According to Patricia T. O'Conner and Stewart Kellerman of "Grammarphobia", the word "Wow" first shows up in 1513 (pre-Shakespeare) in Gavin Douglas's translation of Virgil's Aeneid in the sentence “Out on thir wanderand spiritis, wow! thow cryis.” Douglas, by the way, was a Scottish bishop and bard (a storyteller and poet) and you can learn more about him here. He was born in about 1474 at Tantallon Castle, perched on the East Lothian cliffs near North Berwick, overlooking the North Sea (I've been there many times when my boys were young--highly recommended).

O'Conner and Kellerman explain that "wow" was likely a shortened form of the interjection "I vow" and that by the 1800s it was pretty much in common use throughout Britain.

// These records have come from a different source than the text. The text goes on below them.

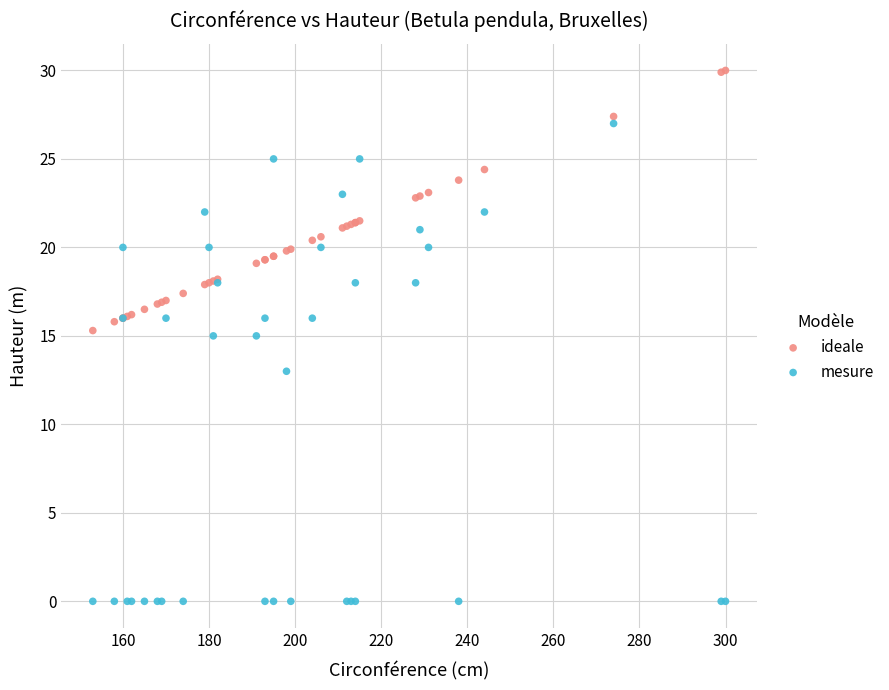

Which series contains the lowest Y value?

mesure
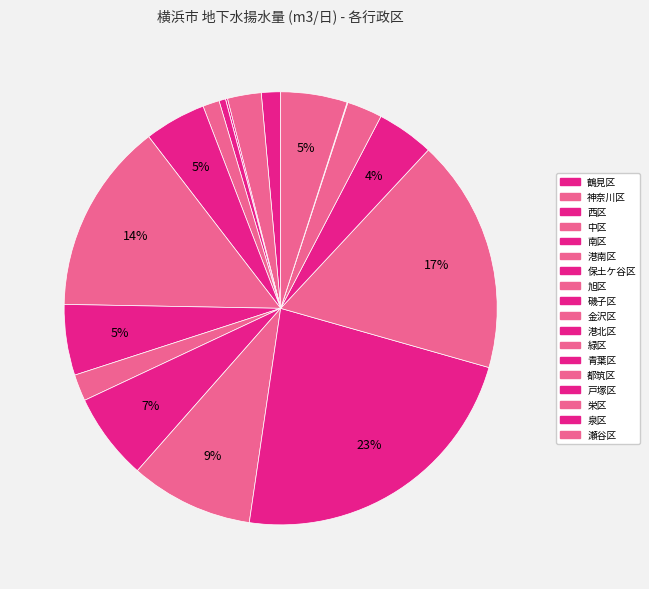

To the nearest percent, what is the average slice percentage?

6%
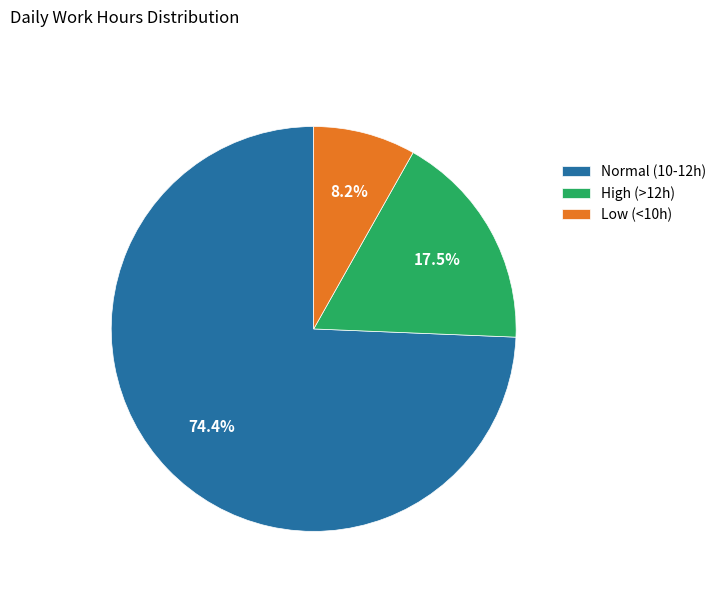

Which category has the smallest portion of the pie?

Low (<10h)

It's popularity has waxed and waned but it rose again to popularity in the Victoria era as a word to express wonder or admiration. In the 1920s it exploded into a noun (as in a great success), an adjective (exciting, delightful), a verb (she wowed the audience) and even into the hyphenated, excited "wow-ee". However, by the 1960s and 70s it was being used rather ironically--even sarcastically-- as in "like wow, that was exciting" or the understated "wow, man, that's far out".

Nevertheless, "Wow" has survived into the 21st century and is one of those timeless words that I expect it to survive a few more centuries yet. In fact, I suspect that when those first men and women land on Mars, more than one of them will exlaim, "Wow!"